Employer Not Necessarily Liable for Insulting Facebook Posts
The U.S. Court of Appeals for the Third Circuit rejected a flight attendant’s hostile work environment claim based on offensive posts to a Facebook group that was neither created nor monitored by the employer.
In Chinery v. American Airlines, the flight attendant was outspokenly opposed to a collective bargaining agreement. She claimed that she was harassed on a Facebook group for flight attendants through derogatory photos and offensive comments about her gender and appearance, among other things. She complained to Human Resources, which concluded her claims were without merit. She then sued, alleging the creation of a hostile work environment in violation of Title VII and state law.
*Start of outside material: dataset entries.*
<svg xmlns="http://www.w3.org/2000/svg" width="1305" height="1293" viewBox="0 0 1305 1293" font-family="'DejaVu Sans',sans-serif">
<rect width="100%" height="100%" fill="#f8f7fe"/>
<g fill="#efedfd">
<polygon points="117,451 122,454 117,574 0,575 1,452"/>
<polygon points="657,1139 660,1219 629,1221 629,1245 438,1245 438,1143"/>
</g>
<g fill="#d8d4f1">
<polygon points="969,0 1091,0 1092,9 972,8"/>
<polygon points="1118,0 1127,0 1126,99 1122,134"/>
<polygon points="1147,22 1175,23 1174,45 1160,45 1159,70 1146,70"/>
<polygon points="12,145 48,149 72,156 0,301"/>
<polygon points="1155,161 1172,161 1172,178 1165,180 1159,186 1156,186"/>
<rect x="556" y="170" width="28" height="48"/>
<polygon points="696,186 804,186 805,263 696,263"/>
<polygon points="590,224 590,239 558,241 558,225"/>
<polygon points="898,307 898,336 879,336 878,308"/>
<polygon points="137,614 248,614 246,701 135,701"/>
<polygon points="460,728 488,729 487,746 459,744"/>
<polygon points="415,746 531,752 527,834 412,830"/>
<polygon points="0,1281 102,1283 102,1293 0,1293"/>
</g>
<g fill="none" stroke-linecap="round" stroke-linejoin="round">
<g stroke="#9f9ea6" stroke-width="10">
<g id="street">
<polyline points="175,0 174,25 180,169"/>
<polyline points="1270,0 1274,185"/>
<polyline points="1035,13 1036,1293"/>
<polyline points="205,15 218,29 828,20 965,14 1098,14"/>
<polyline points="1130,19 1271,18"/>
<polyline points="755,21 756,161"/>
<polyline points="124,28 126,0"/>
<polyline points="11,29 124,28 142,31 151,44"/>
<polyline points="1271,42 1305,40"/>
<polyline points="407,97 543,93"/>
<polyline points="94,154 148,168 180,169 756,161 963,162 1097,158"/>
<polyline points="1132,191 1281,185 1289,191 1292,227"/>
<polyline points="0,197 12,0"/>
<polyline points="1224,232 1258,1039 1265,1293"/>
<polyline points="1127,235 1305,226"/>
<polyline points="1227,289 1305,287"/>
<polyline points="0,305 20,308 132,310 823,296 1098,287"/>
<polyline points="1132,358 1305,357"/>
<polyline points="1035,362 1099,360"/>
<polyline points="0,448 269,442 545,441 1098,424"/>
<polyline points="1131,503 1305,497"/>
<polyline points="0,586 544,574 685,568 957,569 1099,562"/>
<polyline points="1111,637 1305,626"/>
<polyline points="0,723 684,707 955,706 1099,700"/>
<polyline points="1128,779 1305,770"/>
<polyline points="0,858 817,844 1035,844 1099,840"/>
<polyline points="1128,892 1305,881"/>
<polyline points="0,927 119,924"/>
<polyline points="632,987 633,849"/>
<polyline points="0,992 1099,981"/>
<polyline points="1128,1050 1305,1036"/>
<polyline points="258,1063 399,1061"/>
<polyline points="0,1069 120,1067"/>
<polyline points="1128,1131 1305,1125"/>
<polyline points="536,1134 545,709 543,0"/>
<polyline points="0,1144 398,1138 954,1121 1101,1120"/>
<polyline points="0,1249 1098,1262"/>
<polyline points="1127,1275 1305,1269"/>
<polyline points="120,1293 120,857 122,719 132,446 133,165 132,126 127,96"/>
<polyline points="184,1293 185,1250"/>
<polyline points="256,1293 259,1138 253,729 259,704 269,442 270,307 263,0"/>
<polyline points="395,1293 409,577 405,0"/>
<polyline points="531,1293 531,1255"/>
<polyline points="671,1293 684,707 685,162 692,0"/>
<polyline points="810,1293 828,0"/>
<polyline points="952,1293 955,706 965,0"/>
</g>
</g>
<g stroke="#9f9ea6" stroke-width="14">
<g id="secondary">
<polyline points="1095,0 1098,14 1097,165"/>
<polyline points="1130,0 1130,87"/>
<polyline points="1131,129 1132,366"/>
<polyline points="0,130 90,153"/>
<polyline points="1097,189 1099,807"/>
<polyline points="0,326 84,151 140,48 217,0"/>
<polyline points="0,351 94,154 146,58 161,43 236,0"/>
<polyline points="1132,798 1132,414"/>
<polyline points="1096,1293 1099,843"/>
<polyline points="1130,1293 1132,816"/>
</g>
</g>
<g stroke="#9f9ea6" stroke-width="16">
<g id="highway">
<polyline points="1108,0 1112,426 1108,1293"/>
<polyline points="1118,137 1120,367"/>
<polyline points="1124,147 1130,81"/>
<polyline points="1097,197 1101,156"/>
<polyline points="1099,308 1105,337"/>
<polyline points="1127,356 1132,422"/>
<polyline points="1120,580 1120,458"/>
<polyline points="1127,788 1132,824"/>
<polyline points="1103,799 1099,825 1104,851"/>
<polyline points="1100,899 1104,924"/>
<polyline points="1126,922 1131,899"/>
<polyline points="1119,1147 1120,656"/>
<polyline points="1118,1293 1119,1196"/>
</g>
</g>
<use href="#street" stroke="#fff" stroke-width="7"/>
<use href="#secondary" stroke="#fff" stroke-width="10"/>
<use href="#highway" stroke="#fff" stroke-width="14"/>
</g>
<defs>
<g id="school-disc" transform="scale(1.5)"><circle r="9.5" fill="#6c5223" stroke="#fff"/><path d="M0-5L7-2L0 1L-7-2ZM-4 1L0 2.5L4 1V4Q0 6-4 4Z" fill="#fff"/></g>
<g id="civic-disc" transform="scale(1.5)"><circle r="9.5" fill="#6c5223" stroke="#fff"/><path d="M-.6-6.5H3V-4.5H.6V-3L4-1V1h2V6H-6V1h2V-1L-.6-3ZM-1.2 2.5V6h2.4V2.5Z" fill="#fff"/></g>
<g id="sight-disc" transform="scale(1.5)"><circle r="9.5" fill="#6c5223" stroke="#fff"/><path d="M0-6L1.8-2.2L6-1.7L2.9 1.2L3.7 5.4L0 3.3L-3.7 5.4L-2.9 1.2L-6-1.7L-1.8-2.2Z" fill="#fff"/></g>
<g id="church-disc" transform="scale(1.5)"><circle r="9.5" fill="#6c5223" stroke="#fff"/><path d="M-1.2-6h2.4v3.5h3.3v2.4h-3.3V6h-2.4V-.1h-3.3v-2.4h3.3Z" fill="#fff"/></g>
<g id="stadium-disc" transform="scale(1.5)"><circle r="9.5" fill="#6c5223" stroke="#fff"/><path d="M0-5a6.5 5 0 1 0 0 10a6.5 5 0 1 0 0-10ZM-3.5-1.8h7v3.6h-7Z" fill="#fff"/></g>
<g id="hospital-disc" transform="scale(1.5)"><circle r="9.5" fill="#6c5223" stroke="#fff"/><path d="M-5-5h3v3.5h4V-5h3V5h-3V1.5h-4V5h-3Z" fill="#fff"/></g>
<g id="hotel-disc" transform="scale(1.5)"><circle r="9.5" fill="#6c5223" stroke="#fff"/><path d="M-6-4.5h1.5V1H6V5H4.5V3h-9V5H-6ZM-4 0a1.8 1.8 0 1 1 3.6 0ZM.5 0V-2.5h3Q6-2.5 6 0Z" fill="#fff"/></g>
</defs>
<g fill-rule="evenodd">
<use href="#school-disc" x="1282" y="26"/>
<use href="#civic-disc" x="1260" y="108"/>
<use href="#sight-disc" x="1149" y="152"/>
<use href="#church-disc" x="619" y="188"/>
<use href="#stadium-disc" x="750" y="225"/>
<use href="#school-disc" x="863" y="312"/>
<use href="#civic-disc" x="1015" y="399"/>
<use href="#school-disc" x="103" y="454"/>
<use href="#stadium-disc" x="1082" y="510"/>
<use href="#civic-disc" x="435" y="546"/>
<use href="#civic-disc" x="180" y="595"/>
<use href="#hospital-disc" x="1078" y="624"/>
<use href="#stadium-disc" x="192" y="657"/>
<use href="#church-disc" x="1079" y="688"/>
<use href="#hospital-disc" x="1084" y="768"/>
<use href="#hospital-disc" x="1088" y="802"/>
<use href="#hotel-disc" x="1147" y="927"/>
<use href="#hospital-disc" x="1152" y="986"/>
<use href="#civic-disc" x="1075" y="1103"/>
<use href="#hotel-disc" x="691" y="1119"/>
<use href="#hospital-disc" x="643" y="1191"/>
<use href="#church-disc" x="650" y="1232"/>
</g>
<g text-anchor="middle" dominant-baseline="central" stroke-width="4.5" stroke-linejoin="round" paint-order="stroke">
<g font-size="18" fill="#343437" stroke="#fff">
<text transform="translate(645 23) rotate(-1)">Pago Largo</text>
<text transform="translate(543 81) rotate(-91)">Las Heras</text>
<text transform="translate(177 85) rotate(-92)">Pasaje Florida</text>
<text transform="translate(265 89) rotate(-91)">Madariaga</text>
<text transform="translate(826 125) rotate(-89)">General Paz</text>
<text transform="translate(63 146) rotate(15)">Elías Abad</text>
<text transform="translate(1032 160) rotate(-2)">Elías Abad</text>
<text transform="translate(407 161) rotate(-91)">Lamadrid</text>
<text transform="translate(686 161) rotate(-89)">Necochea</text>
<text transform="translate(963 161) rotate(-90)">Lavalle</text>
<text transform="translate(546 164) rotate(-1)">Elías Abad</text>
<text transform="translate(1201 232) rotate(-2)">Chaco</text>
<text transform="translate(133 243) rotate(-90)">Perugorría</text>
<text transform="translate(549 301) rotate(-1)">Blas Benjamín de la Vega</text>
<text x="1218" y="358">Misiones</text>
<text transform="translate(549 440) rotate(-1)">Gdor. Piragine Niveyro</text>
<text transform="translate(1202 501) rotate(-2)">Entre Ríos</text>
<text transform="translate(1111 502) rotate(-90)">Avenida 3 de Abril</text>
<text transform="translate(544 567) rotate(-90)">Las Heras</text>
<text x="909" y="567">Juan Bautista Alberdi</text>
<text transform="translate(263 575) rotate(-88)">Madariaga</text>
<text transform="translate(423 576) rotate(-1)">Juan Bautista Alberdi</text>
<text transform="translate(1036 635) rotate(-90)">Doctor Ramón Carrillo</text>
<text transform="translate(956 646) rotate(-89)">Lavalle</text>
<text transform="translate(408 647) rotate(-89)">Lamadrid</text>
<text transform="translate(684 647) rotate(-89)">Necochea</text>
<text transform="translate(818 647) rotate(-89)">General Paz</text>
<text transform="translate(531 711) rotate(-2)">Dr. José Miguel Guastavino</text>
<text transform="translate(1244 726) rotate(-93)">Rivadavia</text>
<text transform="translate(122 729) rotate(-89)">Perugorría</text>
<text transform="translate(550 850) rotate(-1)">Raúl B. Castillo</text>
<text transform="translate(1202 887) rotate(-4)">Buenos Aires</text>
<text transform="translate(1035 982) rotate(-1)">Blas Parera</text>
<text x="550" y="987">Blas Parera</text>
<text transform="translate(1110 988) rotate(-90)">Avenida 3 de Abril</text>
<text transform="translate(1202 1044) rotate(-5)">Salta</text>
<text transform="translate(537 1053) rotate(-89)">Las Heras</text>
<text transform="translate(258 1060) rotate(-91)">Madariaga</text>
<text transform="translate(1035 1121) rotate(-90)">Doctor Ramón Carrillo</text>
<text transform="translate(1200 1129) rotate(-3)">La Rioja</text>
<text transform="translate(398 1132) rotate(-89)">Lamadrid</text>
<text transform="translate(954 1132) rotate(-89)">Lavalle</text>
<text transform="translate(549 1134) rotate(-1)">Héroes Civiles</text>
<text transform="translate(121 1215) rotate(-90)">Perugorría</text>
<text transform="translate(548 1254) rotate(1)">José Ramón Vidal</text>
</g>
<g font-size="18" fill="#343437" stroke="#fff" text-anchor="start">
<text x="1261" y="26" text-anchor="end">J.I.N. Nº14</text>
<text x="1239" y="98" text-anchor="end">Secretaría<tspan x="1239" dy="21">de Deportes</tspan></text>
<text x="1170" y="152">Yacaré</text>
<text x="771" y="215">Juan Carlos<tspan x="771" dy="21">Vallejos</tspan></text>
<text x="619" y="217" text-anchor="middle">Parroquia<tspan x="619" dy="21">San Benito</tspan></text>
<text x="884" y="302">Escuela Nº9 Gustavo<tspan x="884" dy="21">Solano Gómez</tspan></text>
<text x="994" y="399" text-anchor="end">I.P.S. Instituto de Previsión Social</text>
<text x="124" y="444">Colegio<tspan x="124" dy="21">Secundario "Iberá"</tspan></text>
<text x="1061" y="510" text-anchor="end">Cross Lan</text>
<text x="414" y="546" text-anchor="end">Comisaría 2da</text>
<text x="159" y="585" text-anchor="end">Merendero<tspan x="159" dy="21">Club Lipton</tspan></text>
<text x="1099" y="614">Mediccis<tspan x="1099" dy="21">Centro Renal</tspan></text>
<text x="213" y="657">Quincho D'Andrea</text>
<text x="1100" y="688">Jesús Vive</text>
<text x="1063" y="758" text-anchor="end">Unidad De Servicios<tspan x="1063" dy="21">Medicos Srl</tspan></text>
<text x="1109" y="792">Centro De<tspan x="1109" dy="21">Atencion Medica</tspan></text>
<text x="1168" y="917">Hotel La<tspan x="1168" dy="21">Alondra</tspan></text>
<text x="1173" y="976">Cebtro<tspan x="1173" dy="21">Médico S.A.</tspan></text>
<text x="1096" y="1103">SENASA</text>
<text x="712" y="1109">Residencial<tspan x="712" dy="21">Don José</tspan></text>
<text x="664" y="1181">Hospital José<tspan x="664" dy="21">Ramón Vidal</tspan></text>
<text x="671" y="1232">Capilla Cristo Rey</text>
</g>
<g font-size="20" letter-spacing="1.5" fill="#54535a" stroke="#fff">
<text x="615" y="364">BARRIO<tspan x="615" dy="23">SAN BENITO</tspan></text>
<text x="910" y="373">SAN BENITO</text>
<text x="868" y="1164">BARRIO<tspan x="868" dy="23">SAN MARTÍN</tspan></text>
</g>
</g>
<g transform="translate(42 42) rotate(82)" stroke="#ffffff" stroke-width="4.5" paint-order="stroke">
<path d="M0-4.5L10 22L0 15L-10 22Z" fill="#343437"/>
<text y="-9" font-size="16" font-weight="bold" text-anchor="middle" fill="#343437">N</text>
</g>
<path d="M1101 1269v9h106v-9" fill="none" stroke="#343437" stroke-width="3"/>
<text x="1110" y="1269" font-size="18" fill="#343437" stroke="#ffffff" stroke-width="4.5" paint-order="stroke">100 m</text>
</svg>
A hostile work environment exists when discriminatory conduct is so severe or pervasive as to alter the conditions of the plaintiff’s employment and create an abusive working environment. The Third Circuit found, however, that the complained-of conduct was neither pervasive nor severe. Specifically, the Third Circuit rejected the flight attendant’s argument that the posts were inherently pervasive because “social media posts are public and endure.” According to the Third Circuit, permanence alone does not render the posts so extreme as to change her terms and conditions of employment. Although it acknowledged some of the posts were offensive, the Third Circuit also found that they were “offhand comments and isolated incidents” that did not rise to an extreme level.
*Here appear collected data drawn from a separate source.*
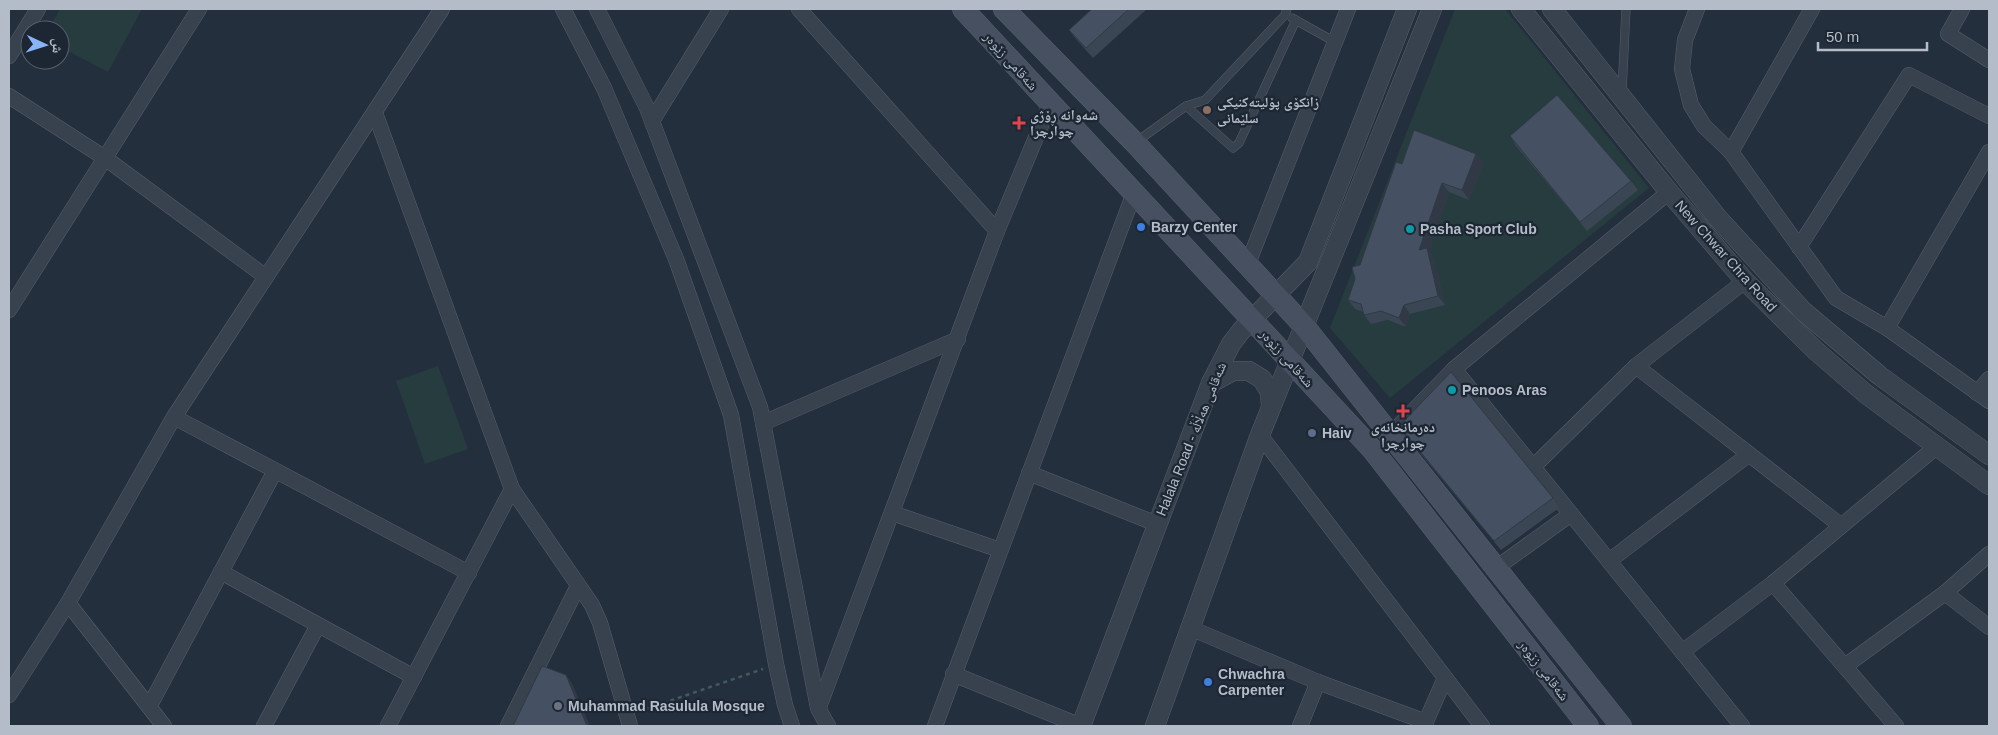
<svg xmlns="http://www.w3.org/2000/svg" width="1998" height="735" font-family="Helvetica,'Noto Naskh Arabic',sans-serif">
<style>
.park{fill:#263c3f}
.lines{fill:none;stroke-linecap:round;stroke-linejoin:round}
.service-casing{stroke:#565f6c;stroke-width:9}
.minor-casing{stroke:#565f6c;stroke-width:16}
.tertiary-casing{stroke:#565f6c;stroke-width:20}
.secondary-casing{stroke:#565f6c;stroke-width:22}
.path{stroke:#44595c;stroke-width:2.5;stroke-dasharray:4 4;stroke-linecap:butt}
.service{stroke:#38414e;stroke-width:8}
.minor{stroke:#38414e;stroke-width:15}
.tertiary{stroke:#38414e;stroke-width:19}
.secondary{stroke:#465061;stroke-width:21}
.wall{fill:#3b4654}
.shaded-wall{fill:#303945}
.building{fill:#455162;stroke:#303945}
.education-dot{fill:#8d6e63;stroke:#1d2633;stroke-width:2}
.health-dot{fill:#e0444e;stroke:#1d2633;stroke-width:2}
.shop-dot{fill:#3f7fe0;stroke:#1d2633;stroke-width:2}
.culture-dot{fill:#0f9aa8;stroke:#1d2633;stroke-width:2}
.service-dot{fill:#5c6f8a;stroke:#1d2633;stroke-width:2}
.worship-dot{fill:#6b7280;stroke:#1d2633;stroke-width:2}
.labels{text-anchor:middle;stroke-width:4.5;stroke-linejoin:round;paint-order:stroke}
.street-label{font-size:14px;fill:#b4bcc9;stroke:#1d2633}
.poi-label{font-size:14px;font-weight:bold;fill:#b4bcc9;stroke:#1d2633;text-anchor:start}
</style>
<rect width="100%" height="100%" fill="#242f3e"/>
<g class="park">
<path d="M60 9H142L108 72 60 47V30H48Z"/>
<path d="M1455 9H1505L1649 188 1390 398 1330 328Z"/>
<path d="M438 366 468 449 425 464 396 381Z"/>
</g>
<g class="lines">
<defs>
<g id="service">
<path d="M1292 18 1335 42"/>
<path d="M1622 92 1626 9"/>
<path d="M1186 106 1233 148 1239 143 1296 20"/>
<path d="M1136 142 1186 106 1205 100 1285 15 1287 9"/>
</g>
<g id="minor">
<path d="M563 9 604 88 676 259 731 415 776 664 785 705 792 726"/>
<path d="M597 9 647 108 760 407 818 708 828 726"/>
<path d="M799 9 997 231"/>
<path d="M1697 9 1685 40 1682 69 1691 105 1704 126 1731 152 1836 298 1887 328 1989 401"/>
<path d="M1962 9 1948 34 1989 60"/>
<path d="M9 56 38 9"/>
<path d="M9 96 105 158 266 277"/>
<path d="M375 113 512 489 592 605 600 623 630 726"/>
<path d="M652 121 721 9"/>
<path d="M1731 152 1812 9"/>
<path d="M1799 247 1909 75 1989 116"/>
<path d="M1247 266 1348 9"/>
<path d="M9 310 199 9"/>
<path d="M1887 328 1989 152"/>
<path d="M1636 366 1840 525"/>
<path d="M1454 369 1742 726"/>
<path d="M1977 393 1989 379"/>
<path d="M174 417 469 573"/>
<path d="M763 423 958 339"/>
<path d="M1260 435 1482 726"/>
<path d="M1390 435 1454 369 1669 192"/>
<path d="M1533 467 1636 366 1745 281"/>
<path d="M1029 473 1157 524"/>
<path d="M892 513 1000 550"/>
<path d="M1609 561 1748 455"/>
<path d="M1496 568 1571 514"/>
<path d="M221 572 414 677"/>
<path d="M1773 583 1896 726"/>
<path d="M1945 593 1989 627"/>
<path d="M68 603 164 726"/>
<path d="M1190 628 1318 682 1426 722"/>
<path d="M1682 652 1773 583 1936 447"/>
<path d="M1845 666 1945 593 1989 554"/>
<path d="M953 674 1081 726"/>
<path d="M9 695 68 603 174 417 442 9"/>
<path d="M149 707 275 471"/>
<path d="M819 707 997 231 1050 104"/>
<path d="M264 726 318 625"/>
<path d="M388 726 512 489"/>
<path d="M508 726 578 586"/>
<path d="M935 726 1134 193"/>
<path d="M1300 726 1318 682"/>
<path d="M1424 726 1445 678"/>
</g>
<g id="tertiary">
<path d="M1521 9 1669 192 1745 281 1816 351 1866 394 1989 485"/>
<path d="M1552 9 1717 217 1803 311 1880 376 1989 455"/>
<path d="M1211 383 1233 371H1249L1262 379 1270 392 1271 407"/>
<path d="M1081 726 1211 383 1231 344 1241 331 1308 262 1407 9"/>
<path d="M1155 726 1260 435 1432 9"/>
</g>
<g id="secondary">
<path d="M963 9 1372 449 1588 726"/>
<path d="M1004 9 1135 143 1305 327 1621 726"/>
</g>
</defs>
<use href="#service" class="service-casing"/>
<use href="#minor" class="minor-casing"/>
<use href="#tertiary" class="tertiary-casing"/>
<use href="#secondary" class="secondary-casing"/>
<path class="path" d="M640 711 763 669"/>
<use href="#service" class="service"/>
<use href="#minor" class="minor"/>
<use href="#tertiary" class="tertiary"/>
<use href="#secondary" class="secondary"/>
</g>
<g class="wall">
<path d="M1092 9H1147L1093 58 1076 39 1069 30Z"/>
<path d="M1510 136 1631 181 1638 190 1587 231 1516 146Z"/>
<path d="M1476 154 1483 164 1469 200 1449 192 1429 251 1434 258 1445 305 1410 314 1406 327 1388 320 1371 324 1364 315 1363 312 1355 309 1348 300 1360 265 1402 164Z"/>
<path d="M1399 426 1553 498 1559 508 1501 550 1406 436Z"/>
</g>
<g class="shaded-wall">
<path d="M1476 154 1483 164 1469 200 1462 190Z"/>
<path d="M1442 183 1449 192 1429 251 1434 258 1445 305 1438 296 1419 250Z"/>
<path d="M1404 305 1410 314 1406 327 1399 318Z"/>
<path d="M566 675 573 685 590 726H587Z"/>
</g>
<g class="building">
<path d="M1092 9H1129L1086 48 1069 30Z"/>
<path d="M1557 95 1631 181 1580 222 1510 136Z"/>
<path d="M1414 130 1476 154 1462 190 1442 183 1419 250 1427 248 1438 296 1404 305 1399 318 1381 311 1364 315 1361 304 1348 300 1355 279 1352 267 1360 265 1396 162 1402 164Z"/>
<path d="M1451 372 1553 498 1494 541 1399 426Z"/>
<path d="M542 666 566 675 587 726H513Z"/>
</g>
<circle class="education-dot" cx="1207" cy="110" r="5"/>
<g class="health-dot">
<path d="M1016.5 115.5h5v5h5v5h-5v5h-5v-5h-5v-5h5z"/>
<path d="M1400.5 403.5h5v5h5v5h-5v5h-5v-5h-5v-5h5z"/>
</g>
<g class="shop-dot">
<circle cx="1141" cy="227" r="5"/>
<circle cx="1208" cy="682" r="5"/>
</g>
<g class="culture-dot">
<circle cx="1410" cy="229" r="5"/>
<circle cx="1452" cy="390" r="5"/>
</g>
<circle class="service-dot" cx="1312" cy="433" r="5"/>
<circle class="worship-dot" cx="558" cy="706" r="5"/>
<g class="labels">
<g class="street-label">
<text transform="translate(1011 61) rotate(48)" y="5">شەقامی زێوەر</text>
<text transform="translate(1726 256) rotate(48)" y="5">New Chwar Chra Road</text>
<text transform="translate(1287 358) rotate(48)" y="5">شەقامی زێوەر</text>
<text transform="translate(1191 439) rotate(-68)" y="5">Halala Road - شەقامی هەڵاڵە</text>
<text transform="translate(1544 670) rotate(52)" y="5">شەقامی زێوەر</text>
</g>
<g class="poi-label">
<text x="1217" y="107">زانکۆی پۆلیتەکنیکی<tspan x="1217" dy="16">سلێمانی</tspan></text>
<text x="1030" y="120">شەوانە ڕۆژی<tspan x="1030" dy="16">چوارچرا</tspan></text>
<text x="1151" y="232">Barzy Center</text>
<text x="1420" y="234">Pasha Sport Club</text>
<text x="1462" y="395">Penoos Aras</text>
<text x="1403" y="432" text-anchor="middle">دەرمانخانەی<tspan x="1403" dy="16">چوارچرا</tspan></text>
<text x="1322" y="438">Haiv</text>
<text x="1218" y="679">Chwachra<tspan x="1218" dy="16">Carpenter</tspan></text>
<text x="568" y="711">Muhammad Rasulula Mosque</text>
</g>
</g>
<rect width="1998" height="735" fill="none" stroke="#b4bcc9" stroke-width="20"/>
<g transform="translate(45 45) rotate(94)"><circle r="24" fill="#1d2633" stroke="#59626f"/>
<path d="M0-4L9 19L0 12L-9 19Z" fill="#8ab4f8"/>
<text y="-8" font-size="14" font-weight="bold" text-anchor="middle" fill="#b4bcc9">ش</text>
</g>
<path d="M1818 42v8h109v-8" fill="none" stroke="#b4bcc9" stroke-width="2.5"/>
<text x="1826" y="42" font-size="15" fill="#b4bcc9" stroke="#1d2633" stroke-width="4" paint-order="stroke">50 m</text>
</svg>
Of particular note, the Third Circuit dismissed the argument that the employer, by failing to adequately investigate her complaint or enforce its social media policy, rendered the conduct severe. The Third Circuit acknowledged that these alleged failures could have some bearing on whether the employer had respondeat superior liability for the offensive conduct of the flight attendant’s fellow employees – apparently an argument that the flight attendant did not make. Thus, this case warns employers that they may have an obligation to investigate, and redress, if possible, conduct that occurs outside of the workplace, to the extent that there is an impact that could carry over into the workplace.